Pundits theorize that it was the stage where Boni found his most trusted relations, a company of brave men including Macario Sakay and Aurelio Tolentino.
#3: Bonifacio wield not only a bolo but also a revolver.
Contrary to many depicted images of the Great Plebeian, Boni did not rely on the sword alone but also carried a pistol with him. And though he was a proficient “eskrimador” – one who is a master of the art of wielding the bolo, Andres Bonifacio and the rest of the gang utilized firepower in their struggle.
#2: Andres Bonifacio was a military strategist.
Professor Michael Chua of De La Salle University propounded that the Supremo was no ordinary leader or “indio” for that matter.
In an Interaksyon.com interview, Prof. Chua divulged:
“In the battle of Manila in 1986, Bonifacio led a tactical attack against Spanish forces which was divided into two regions – Malabon-Balintawak-Caloocan and Sta. Ana- Pandacan – Sampaloc.”
“Bonifacio was able to capture the town’s magazine (storage for ammunition) and water station in San Juan before Spanish reinforcements arrived and later had them outnumbered.”
“Despite the setback, the battle led to revolutions in other provinces.”
In short, Boni had tunnel vision and because of this he was able to light the powder keg that blew the corrupt Spanish governance apart.
#1: Andres Bonifacio and brother Procopio died from the bolo and not via the gun. In short, hacked to death.

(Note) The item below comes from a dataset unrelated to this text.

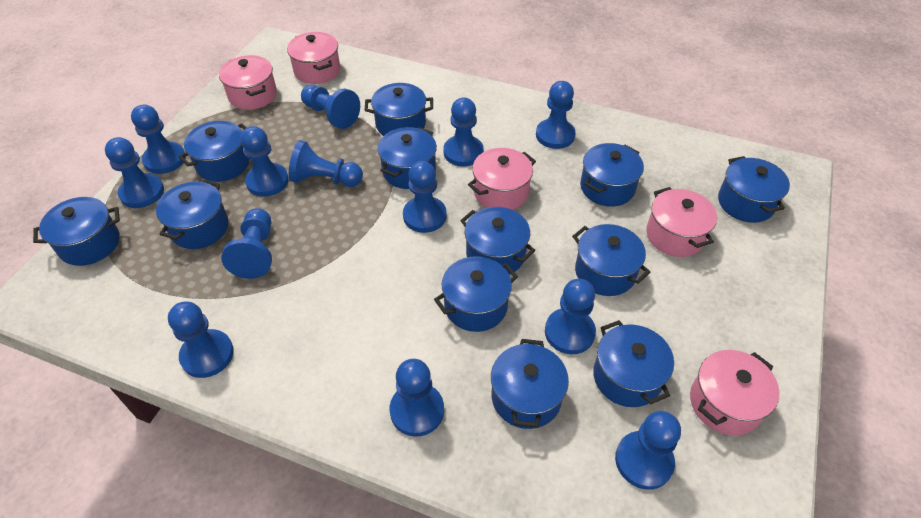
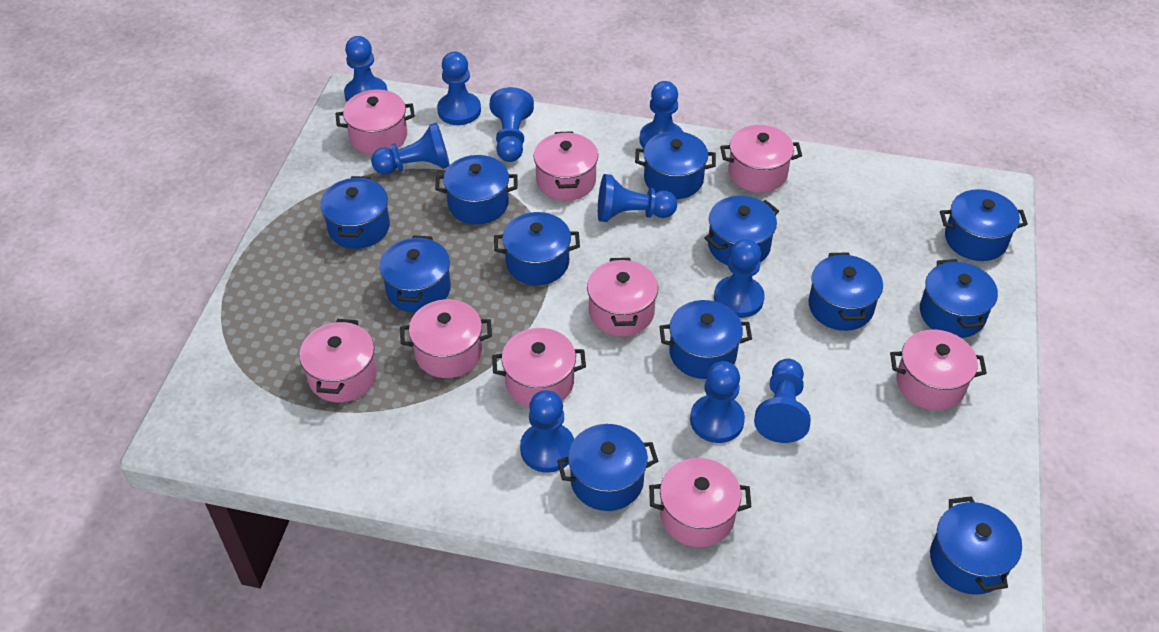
blue pawn: [105,137,164,208] [131,104,186,174] [168,302,234,378] [221,208,272,279] [241,126,289,197] [289,140,363,187] [301,85,360,129] [390,359,444,437] [403,161,447,233] [443,98,484,167] [536,81,576,149] [545,279,596,354] [615,411,681,490] = 13 -> [344,36,387,102] [371,123,450,175] [437,52,481,125] [489,87,534,162] [520,390,574,473] [598,174,677,222] [639,81,683,149] [690,361,745,443] [714,239,765,318] [754,359,811,443] = 10
pink pot: [219,55,277,110] [287,32,340,84] [468,148,536,210] [646,187,717,257] [690,350,779,435] = 5 -> [299,319,377,402] [336,89,415,155] [400,299,492,378] [492,328,586,407] [534,131,598,201] [587,258,658,336] [649,458,751,547] [720,125,802,193] [890,329,987,410] = 9

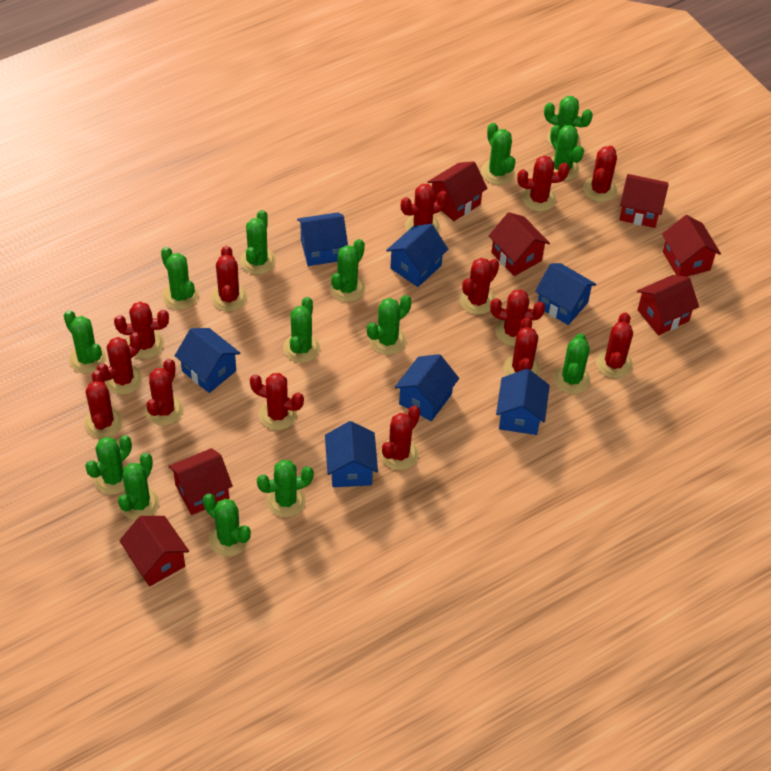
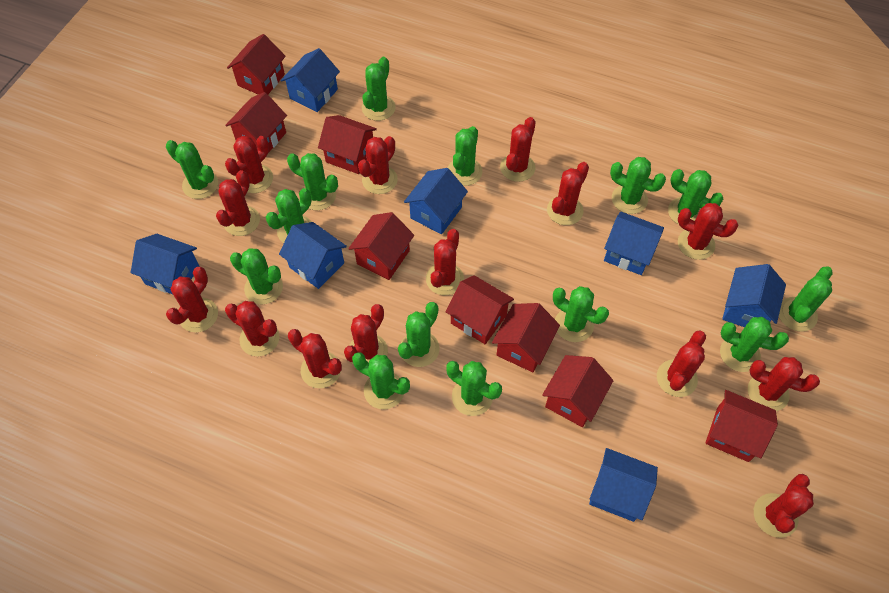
red house: [119,516,189,586] [168,448,233,515] [428,161,488,221] [489,212,550,276] [619,174,669,228] [637,275,699,335] [662,215,721,277] = 7 -> [225,92,287,152] [227,34,286,95] [318,115,377,174] [348,212,414,280] [446,275,514,344] [492,303,560,372] [542,355,614,427] [705,390,778,462] = 8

Sentenced to death on May 10, 1897 by no less than the Consejo de Guerra headed by General Emilio Aguinaldo – said to be newly elected Philippine president – Andres Bonifacio and his elder brother Procopio died by hacking and not by bullet wounds.
It was noted that those who were put to the task of disposing the Supremo reported in their testimonies to General Guilllermo Masangkay that they chose to save bullets. This only means that it was the blade that put an end to the life of the Great Plebian and not a hail of bullets.
What a painful way to die!
All the more, glory found Bonifacio. More than even the first president of the Republic his nemesis, Aguinaldo.